Wednesday, October 20, 2010

NPR Tackles Linneaus

Linnaeus, if you remember your biological history, is the man responsible for the binomial classification scheme that we now use to taxonomically place animals and plants. As Robert Krulwich writes, on NPR:
"It is difficult to overstate the importance of this," write biologists Sandra Knapp and Quentin Wheeler in their 2008 book Letters to Linnaeus. The great Swede's classifications, they say, rank with the invention of the internet.

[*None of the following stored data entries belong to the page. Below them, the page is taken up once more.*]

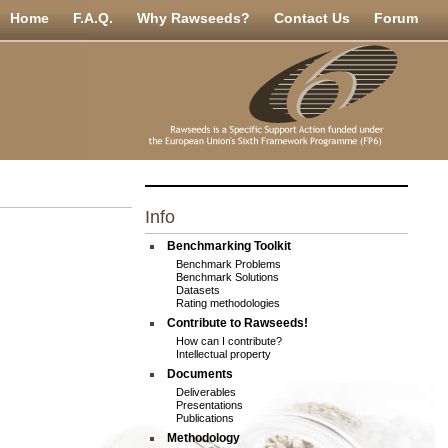
Home
F.A.Q.
Why Rawseeds?
Contact Us
Forum
Info
Benchmarking Toolkit
Benchmark Problems
Benchmark Solutions
Datasets
Rating methodologies
Contribute to Rawseeds!
How can I contribute?
Intellectual property
Documents
Deliverables
Presentations
Publications
Methodology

And yet the very people who should take Linnaeus most seriously — the research scientists who discover and name new species of life — have all kinds of fun playing with Linneaus' system.
As Krulwich notes, however, there has been some fun at Linnaeus' expense:
But recently my collection of names has been updated by Professor Chris Impey in his new book How It Ends. Here’s Chris’ list of favorites:

He found a beetle named Agra vation and another one called Agra phobia. (These are their real scientific names.)

There is a pine tree called Pinus rigidus.

There is a mollusk named Abra cadabra.

He found an extinct rat-kangaroo called Wakie wakie.
I once heard a story about a man who discovered a new species of snail and, to spite his major professor, who's name was Hodgekiss, called it Hodgekisseanus.